Lucille was a woman of action. Her brown eyes and long pitch black here commanded attention while her voice demanded respect. She never used her last name on documents nor in person. "I'm a brand, an LLC, and my first name is enough," she told Skai on that first day they met. Girl boss, this woman is going to save my life, she thought to herself as she shook the hand of her soon to be saviour. 

"First, we file a defamation lawsuit against every gossip mill that even so much as scribbled your name on a piece of paper and published it. Journalists nowadays are sloppy and underestimate the value of qualifying words. "

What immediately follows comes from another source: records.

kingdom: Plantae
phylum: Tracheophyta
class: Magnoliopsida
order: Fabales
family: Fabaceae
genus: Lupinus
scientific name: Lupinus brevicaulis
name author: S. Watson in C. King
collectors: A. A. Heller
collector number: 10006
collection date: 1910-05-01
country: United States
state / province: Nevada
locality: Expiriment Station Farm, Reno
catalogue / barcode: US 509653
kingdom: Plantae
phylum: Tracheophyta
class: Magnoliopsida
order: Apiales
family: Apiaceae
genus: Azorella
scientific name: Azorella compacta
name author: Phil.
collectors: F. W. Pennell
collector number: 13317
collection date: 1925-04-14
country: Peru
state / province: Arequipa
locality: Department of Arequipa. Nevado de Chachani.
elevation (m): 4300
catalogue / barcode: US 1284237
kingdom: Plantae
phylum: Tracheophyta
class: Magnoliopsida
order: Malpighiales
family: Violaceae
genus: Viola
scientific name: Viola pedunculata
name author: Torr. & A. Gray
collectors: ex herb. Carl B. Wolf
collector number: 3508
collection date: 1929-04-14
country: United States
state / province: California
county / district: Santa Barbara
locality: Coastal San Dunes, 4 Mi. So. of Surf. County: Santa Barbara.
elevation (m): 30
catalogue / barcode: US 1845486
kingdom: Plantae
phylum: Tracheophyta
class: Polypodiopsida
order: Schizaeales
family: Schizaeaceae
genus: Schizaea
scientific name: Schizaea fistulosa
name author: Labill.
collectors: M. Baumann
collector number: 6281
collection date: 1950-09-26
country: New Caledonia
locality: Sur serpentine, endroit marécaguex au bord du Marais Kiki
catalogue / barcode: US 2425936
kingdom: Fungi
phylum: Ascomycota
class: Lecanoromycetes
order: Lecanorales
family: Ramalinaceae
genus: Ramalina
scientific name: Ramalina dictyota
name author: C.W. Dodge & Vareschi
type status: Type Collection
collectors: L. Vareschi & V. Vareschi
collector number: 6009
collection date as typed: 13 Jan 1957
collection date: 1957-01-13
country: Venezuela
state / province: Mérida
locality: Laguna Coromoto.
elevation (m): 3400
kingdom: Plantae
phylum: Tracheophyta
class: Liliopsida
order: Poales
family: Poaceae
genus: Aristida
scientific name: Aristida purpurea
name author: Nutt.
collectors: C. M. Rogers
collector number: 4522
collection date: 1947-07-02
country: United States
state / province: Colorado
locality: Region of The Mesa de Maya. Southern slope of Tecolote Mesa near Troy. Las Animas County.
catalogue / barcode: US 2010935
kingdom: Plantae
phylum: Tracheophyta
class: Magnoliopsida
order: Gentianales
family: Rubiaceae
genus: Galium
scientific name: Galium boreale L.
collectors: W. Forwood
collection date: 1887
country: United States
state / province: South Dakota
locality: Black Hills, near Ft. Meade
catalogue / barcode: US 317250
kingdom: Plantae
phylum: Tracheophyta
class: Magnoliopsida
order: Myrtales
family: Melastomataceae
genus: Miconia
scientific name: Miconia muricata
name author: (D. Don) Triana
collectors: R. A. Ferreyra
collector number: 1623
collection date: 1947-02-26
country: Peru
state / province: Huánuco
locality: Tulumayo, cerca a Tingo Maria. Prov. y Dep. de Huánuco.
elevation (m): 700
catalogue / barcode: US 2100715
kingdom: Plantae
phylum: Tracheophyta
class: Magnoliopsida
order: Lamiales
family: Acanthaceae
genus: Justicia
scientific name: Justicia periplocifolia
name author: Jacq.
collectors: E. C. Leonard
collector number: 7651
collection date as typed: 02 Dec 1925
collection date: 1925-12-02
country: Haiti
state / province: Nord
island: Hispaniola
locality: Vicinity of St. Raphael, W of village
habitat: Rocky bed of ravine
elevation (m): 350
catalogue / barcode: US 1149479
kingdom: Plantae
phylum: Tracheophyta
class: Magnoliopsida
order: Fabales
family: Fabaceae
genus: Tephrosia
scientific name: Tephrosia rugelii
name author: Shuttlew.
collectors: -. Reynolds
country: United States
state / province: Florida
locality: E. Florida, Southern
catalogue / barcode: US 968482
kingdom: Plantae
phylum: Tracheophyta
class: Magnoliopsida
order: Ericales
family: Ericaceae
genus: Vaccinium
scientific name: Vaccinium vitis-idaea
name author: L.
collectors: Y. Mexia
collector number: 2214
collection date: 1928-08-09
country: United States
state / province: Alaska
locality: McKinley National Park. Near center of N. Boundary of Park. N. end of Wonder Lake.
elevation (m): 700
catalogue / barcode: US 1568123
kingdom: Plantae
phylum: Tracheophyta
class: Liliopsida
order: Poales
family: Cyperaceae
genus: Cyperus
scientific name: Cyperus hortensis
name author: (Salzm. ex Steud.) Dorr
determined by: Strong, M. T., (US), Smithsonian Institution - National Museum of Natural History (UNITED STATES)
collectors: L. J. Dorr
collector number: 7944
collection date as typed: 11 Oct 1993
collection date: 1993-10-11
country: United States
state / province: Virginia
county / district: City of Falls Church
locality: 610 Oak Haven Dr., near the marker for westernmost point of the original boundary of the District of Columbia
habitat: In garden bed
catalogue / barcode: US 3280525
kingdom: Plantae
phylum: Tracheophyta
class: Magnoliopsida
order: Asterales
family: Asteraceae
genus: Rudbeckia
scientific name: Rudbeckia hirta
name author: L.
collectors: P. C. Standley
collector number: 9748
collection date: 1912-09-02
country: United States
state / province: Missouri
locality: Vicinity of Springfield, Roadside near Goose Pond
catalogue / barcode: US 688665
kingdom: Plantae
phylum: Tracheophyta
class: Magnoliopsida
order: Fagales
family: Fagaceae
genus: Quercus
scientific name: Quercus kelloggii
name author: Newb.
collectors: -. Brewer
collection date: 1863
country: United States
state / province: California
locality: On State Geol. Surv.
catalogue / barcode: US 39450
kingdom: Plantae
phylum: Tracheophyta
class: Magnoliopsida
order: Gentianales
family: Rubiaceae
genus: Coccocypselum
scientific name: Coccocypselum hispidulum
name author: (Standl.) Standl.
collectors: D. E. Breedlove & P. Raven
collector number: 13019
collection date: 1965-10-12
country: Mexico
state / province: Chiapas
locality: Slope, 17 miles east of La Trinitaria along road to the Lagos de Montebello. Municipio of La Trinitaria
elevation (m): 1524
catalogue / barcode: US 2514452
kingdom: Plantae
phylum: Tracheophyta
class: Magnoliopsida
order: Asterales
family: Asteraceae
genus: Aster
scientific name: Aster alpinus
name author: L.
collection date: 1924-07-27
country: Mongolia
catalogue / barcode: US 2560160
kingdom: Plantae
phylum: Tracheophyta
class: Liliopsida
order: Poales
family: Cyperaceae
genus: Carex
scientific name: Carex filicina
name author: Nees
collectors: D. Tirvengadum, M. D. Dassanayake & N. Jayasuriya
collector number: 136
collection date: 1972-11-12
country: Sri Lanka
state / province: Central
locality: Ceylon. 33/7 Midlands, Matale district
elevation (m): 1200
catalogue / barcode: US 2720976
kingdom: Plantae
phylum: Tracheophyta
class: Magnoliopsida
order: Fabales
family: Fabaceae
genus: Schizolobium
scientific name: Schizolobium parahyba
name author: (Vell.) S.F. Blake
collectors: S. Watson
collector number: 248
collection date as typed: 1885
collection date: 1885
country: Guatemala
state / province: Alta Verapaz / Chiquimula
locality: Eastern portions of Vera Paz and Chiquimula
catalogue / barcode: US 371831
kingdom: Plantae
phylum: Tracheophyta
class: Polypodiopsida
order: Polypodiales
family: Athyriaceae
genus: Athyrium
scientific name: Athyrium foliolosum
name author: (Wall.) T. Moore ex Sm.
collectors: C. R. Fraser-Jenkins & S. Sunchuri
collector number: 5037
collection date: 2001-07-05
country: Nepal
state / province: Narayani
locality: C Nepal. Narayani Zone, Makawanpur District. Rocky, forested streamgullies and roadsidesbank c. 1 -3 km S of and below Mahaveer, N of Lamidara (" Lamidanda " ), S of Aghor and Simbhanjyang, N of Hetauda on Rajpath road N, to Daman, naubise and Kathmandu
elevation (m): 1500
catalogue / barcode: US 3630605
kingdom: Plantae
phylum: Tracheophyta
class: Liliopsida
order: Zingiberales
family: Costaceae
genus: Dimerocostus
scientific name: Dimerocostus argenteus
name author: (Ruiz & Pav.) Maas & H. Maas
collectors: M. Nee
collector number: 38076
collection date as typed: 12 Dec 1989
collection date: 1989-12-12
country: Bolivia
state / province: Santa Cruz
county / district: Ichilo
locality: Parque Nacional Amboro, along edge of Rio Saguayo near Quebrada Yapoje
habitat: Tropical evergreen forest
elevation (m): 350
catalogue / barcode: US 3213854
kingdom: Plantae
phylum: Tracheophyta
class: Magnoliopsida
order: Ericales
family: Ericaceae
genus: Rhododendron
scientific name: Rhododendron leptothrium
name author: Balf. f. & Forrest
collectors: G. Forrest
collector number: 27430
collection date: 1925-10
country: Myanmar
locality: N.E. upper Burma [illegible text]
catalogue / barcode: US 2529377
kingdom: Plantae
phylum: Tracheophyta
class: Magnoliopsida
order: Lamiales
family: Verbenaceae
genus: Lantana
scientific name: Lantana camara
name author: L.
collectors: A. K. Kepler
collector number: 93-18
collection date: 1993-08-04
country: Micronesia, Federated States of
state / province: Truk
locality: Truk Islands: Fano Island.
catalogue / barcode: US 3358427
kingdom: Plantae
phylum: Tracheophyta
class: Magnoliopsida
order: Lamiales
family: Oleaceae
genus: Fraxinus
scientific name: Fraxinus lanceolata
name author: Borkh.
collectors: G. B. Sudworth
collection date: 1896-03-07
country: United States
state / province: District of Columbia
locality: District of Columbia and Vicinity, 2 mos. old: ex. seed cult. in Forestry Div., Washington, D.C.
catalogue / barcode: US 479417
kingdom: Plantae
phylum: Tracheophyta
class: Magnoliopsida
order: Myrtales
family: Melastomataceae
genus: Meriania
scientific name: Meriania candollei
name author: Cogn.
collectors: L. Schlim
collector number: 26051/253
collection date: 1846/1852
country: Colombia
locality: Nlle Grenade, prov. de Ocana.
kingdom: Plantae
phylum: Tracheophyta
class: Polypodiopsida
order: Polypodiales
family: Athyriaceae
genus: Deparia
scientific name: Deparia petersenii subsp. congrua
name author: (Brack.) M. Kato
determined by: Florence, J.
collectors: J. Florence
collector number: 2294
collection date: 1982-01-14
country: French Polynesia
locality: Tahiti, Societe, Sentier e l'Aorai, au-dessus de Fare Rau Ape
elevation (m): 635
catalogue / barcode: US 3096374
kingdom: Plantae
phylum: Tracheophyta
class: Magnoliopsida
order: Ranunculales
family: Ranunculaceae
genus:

"Huh," Ski was puzzled, "It's not defamation if its true...I really did call that bartender the most useless thing since the invention of the walking sleep bag."

"Doesn't matter. The video quality was mediocre at best, I've already found a body double with such an uncanny resemblance to you, I damn near scared myself," she chuckled at the memory. "She's already signed an affidavit saying it was her in the video."

"That's perjury!"

"No honey, that's business." Lucille's calm demeanour brought chills down Skai's spine and a smile to her lips. "She cashed in her ten thousand dollar cheque yesterday right after signing the NDA."

Lucille was cunning. Her family wanted her to become a lawyer but she knew from the moment she picked up her first copy of We Weekly that there was much more money- and creativity- in Public Relations. Curating a brand was such a delicate process. Every photo op, tweet, Facebook post or Instagram like was another puzzle piece that either tied the entire thing together or destroyed it. Every second was a Jenga piece, if one wasn't careful, years of careful building could all come crashing down.

Celebrities were fickle people who barely knew what they really wanted and also seemed incapable of consistently making good choices. This made for a market that she was designed to strive in. Being a natural control freak, micromanaging both her and another's life brought nothing but joy t her life. Not to mention, her six-figure salary also meant she could take care of her parents. Indian parents didn't see value or honour in her career path but they gave her the space to grow and branch out, and also offered her a couch to crash on during those hard first years. 

She was good at her job, really good. And she was born ready to restore Skai Jennings back to her rightful spot of "greatest entertainer since MJ".